January 31, 2008 at 13:33
Sorry to insist there is no evidence for maco evolution, plus the birds did not evolve from dinosaurs or reptiles. Can you prove otherwise? I am a biologist.
It is known that this idea of the origin of birds conflicts with the sequence (or steps) of creation made by the Lord as told in Genesis.
“Current evidence is that homo sapiens sapiens emerged from a genetic bottleneck within the past 50,000 years. That coincides with physical evidence of a sudden profusion of art, tool-making, spoken language, that never appeared in millions of years of previous hominid existence.”
Current evidence, where and what is it?
homo sapiens sapiens, is this a relatively recently added variation of homo sapiens or a newer subspecies?
genetic bottleneck. What is the scientific proof, from the genetics perspective for this event, naming the genes involved and how the newly appearing genome ensured its continuation.
Lastly “sudden profusion of art, tool-making, spoken language, that never appeared in millions of years” is the concrete proof that the first man was specially created, soul and body, and received the breath of life. God gave him the gift of the know hows of everything you mention.
A colleague wanted to explain scientifically how bisexual species appeared and survived. He was helpless. To solve this problem he decided to speculate his theory: all bisexual species “must have” started as a hermaphrodite member, then in a further necessary intra-species evolution step to “differentiate” into male and female.
I commented it would have been a lot easier to devise and publish a better, brand new solution for biological origins and evolution, hopefully this time in a correct scientific package. Till this happens (if it does) Genesis is the truth and the best reference to hold on to.
February 2, 2008 at 16:40
Dear Nisk:
You took my point ALMOST exactly when you noted “Lastly ‘sudden profusion of art, tool-making, spoken language, that never appeared in millions of years’ is the concrete proof that the first man was specially created, soul and body, and received the breath of life. God gave him the gift of the know hows of everything you mention.”
Only, I have no problem with the notion that the physical body, even the capacity of the brain, evolved, as the Creator intended from the beginning. Yes, something profound was done attaching what Hebrew scholars of Genesis call the neshama to the organic body. There was a unique act of creation of something in the image of God, which required both female and male to express it.

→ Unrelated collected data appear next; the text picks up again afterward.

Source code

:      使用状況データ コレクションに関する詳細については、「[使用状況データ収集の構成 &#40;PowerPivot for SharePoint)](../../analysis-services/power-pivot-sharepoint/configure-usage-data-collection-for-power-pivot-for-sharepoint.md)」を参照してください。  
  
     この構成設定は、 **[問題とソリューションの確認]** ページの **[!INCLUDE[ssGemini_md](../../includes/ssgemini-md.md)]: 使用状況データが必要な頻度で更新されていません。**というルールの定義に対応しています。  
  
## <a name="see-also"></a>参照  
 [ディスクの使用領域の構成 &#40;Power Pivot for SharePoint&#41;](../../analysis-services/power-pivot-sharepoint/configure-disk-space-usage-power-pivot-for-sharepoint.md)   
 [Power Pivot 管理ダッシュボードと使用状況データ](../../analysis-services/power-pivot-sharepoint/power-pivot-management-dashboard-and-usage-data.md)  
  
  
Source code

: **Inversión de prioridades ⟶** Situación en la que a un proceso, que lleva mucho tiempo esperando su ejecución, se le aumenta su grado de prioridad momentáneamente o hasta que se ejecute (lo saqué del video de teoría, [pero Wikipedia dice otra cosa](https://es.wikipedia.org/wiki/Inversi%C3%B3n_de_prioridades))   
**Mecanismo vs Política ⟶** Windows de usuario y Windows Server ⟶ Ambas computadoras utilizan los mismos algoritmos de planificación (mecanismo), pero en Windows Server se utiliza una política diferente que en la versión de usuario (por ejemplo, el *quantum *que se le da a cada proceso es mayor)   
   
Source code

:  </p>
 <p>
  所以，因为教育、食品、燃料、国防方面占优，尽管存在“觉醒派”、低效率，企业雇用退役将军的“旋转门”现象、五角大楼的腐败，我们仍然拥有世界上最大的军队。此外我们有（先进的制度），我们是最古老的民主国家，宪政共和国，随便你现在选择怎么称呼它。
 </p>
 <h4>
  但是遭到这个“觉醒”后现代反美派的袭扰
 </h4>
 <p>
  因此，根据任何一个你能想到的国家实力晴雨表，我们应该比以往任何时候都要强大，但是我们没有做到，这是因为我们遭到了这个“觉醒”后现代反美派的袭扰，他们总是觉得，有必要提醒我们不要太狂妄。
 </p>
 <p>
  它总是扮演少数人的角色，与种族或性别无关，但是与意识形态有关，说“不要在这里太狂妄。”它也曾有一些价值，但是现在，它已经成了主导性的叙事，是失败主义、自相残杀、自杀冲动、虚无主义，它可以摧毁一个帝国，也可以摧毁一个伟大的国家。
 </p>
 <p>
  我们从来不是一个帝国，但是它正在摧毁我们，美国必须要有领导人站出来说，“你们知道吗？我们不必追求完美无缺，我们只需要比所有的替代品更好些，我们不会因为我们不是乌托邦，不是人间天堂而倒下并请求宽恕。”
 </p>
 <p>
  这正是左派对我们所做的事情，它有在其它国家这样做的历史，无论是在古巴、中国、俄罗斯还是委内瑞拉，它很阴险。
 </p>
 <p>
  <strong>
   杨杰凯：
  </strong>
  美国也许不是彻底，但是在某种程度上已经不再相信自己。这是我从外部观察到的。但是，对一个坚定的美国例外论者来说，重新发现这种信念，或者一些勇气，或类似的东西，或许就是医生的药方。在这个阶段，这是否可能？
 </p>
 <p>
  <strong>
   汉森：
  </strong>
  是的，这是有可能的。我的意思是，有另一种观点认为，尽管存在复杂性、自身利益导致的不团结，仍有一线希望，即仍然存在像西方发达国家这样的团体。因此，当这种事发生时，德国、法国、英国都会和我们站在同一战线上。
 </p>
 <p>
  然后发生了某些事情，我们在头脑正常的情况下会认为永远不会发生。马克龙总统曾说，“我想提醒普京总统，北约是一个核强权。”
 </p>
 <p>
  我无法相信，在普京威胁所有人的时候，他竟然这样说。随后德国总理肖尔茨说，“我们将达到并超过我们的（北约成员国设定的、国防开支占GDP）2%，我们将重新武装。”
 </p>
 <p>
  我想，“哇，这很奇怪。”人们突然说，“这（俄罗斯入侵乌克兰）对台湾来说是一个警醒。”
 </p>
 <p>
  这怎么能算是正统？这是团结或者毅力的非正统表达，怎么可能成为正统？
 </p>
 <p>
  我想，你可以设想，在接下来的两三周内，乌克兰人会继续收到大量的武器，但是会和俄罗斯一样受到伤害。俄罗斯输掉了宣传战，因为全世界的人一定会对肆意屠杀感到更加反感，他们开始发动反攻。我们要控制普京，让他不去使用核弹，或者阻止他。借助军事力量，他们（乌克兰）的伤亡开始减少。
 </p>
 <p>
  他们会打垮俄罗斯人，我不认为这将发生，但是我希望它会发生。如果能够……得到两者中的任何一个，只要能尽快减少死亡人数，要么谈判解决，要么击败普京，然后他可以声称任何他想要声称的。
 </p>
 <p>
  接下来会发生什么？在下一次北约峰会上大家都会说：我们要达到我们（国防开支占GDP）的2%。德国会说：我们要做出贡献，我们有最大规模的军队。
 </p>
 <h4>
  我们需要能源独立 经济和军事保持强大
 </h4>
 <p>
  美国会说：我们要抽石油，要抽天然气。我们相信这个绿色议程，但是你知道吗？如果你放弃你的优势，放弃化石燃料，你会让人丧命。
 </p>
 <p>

I am not a biologist, but my local library is full of books by biologists who trace evolution in some detail. Space on this web site does not allow me to transcribe them, but you know they exist, as much as I know there is a Creation Science Museum in Kentucky. Right now I am reading a book called At Home in the Universe which does not reject natural selection, but puts it in a different perspective, pointing to a natural order which underlies biological evolution, suggesting that we are not a random accident at all, but were expected. The author, also a biologist, even hopes to restore a sense of the sacred, without committing science to any spiritual doctrine—that of course is outside of his competence, or yours as a biologist.